In a letter to Grosvenor clients, managing director and founder, Allan Yeo, says the rebranding would bring the company’s image in line with its purpose to “provide all New Zealanders with knowledge and innovative solutions for their financial well-being”.
“After almost 19 years of existence with a tongue twister of a name with British origin, we have reached a stage of development where we wanted a name which better reflects who we are and what we stand for,” Yeo says in the letter.
“We believe the name ‘Booster’ better reflects our commitment to helping grow New Zealanders’ financial confidence.”

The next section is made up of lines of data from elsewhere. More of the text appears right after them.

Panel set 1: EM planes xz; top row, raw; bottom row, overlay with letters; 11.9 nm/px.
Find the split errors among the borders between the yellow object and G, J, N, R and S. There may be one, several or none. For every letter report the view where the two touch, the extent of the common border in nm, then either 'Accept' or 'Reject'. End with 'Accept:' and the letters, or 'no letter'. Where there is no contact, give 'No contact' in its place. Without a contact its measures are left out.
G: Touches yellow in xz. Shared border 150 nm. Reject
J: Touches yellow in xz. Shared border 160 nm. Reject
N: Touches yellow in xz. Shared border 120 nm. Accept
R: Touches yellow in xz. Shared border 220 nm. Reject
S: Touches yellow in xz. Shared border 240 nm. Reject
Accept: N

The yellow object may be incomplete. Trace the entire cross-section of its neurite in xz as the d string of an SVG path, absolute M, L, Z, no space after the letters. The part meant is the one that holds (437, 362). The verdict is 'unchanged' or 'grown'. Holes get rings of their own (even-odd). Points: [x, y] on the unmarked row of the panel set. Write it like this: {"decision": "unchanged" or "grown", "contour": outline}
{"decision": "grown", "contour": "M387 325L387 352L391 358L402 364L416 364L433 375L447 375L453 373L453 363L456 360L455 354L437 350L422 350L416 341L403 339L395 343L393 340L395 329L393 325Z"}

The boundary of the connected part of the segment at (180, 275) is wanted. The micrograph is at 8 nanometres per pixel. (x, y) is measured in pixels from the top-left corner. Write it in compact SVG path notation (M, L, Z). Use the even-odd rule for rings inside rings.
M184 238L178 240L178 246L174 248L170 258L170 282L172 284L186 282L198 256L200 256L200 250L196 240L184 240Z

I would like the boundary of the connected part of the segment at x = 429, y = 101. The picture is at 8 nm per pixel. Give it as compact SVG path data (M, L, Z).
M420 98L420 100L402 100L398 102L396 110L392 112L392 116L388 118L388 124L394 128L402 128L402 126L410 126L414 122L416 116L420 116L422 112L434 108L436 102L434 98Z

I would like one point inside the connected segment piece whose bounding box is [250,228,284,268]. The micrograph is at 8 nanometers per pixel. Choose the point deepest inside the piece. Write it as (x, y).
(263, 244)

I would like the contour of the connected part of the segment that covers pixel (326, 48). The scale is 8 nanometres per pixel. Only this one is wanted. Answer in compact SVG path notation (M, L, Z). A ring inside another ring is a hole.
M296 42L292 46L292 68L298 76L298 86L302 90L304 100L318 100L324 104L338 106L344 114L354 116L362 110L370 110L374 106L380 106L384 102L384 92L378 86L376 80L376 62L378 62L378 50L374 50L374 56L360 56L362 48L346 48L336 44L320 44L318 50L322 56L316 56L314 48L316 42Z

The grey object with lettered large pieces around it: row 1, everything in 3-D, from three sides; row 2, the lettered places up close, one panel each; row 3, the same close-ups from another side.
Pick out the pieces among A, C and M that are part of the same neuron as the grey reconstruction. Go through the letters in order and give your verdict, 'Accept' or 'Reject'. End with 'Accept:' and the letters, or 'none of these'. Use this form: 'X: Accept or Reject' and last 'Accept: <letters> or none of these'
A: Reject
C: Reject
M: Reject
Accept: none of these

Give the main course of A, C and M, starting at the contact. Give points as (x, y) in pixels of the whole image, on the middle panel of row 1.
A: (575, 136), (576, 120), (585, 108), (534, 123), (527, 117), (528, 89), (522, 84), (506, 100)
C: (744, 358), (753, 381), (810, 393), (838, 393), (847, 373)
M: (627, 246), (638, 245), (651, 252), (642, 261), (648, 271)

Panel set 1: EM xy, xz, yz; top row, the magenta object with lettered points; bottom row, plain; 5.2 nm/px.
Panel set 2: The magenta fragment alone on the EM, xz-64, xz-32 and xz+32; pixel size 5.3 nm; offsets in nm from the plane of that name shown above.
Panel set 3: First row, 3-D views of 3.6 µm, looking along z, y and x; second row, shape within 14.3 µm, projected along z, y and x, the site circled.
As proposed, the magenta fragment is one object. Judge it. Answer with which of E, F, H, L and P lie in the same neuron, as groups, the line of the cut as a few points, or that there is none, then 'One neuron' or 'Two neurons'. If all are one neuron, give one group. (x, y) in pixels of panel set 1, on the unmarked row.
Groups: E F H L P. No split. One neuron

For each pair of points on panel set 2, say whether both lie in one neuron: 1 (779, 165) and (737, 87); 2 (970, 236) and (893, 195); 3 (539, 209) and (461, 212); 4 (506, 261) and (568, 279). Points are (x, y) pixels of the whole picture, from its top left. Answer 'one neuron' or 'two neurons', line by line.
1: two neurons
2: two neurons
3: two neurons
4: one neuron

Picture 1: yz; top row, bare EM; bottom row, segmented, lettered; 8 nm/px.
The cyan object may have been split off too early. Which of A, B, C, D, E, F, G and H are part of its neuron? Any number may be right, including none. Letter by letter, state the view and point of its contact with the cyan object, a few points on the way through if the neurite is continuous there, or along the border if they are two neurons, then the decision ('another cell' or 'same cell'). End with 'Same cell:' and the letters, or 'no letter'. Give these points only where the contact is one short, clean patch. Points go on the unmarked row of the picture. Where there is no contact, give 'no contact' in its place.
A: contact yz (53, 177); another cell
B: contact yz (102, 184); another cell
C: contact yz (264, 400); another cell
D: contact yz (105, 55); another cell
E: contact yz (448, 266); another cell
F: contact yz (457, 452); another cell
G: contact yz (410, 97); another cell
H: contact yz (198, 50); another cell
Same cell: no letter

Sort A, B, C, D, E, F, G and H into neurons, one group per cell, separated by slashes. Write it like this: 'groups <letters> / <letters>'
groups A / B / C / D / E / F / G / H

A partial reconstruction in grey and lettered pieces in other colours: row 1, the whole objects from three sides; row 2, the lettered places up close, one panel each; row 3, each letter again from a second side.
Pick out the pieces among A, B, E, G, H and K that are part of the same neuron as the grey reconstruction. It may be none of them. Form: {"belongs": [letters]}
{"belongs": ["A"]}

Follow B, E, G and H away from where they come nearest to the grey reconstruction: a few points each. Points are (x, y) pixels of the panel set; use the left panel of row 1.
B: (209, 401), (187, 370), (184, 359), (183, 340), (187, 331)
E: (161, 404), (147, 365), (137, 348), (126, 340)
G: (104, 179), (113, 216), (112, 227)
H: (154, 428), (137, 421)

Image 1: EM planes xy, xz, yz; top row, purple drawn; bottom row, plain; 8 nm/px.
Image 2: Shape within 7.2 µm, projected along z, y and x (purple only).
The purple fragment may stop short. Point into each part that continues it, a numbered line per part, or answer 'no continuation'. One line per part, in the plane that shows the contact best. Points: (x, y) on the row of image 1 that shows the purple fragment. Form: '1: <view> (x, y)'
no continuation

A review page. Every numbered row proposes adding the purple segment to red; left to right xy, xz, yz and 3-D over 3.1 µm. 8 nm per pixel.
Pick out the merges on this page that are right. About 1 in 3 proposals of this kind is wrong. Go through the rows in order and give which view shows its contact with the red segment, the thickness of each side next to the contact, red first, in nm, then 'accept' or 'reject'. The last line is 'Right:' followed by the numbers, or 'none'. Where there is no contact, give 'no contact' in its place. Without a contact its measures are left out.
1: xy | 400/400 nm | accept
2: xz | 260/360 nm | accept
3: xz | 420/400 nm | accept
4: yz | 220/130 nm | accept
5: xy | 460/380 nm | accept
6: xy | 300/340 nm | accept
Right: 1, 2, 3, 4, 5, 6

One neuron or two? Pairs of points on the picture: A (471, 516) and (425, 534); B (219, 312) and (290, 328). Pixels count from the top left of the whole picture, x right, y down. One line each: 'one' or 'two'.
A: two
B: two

As well as a range of retail investment products, including its $1 billion plus KiwiSaver scheme and the UK pension transfer scheme it bought from Fidelity last year, Grosvenor last month revealed it would also launch into the home loan market under the Booster brand.
Booster Home Loans will target the first home-buyer market.
In its inaugural newsletter released under the Booster brand, the Wellington-based group said it would soon upgrade the free accidental death insurance for “eligible” KiwiSaver members from the current $10,000 benefit to a “potential amount payable under the cover to $50,000”.
Prior to the rebrand, Grosvenor tidied up its share register and corporate structure. Late last year, most of the minority shareholders – many of them financial advisers associated with the group – sold down their holdings to Asset Custodian Nominees, which now owns more than 80 per cent of the company.
In June, the group also amalgamated the Grosvenor Holdings (GHL) entity with Grosvenor Financial Services (GFS). GHL shareholders owned about 43 per cent of GFS, with relative shareholdings left unchanged after the move.
According to the amalgamation document, as well as the ex GHL holding (43 per cent), Pagada (an associated firm more than 96 per cent owned by Asset Custodian Nominees) owns 39 per cent of GFS with the rest of the register filled by Fidelity (14 per cent) and 4 per cent minority shareholders.
In other rebranding news, Australian research firm, Plan for Life (PFL), has taken up the new name Strategic Insight Actuaries and Researchers.
The move follows PFL parent firm, Asset International, also adopting the Strategic Insight brand.
“Strategic Insight was formerly the name for one of Asset International’s portfolio companies, which now delivers products and services as part of newly formed SI Data, SI Research and SI Intelligence divisions,” a release announcing the rebrand says. “In addition, a media division called SI Interactive has been formed to provide integrated business intelligence and marketing solutions, plus unique audience access through its well-recognized media brands; CIO, Global Custodian, PLANADVISER, PLANSPONSOR and The Trade.”
While PFL is more widely-known in the Australian market, the group provides research on the New Zealand KiwiSaver and retail investment markets.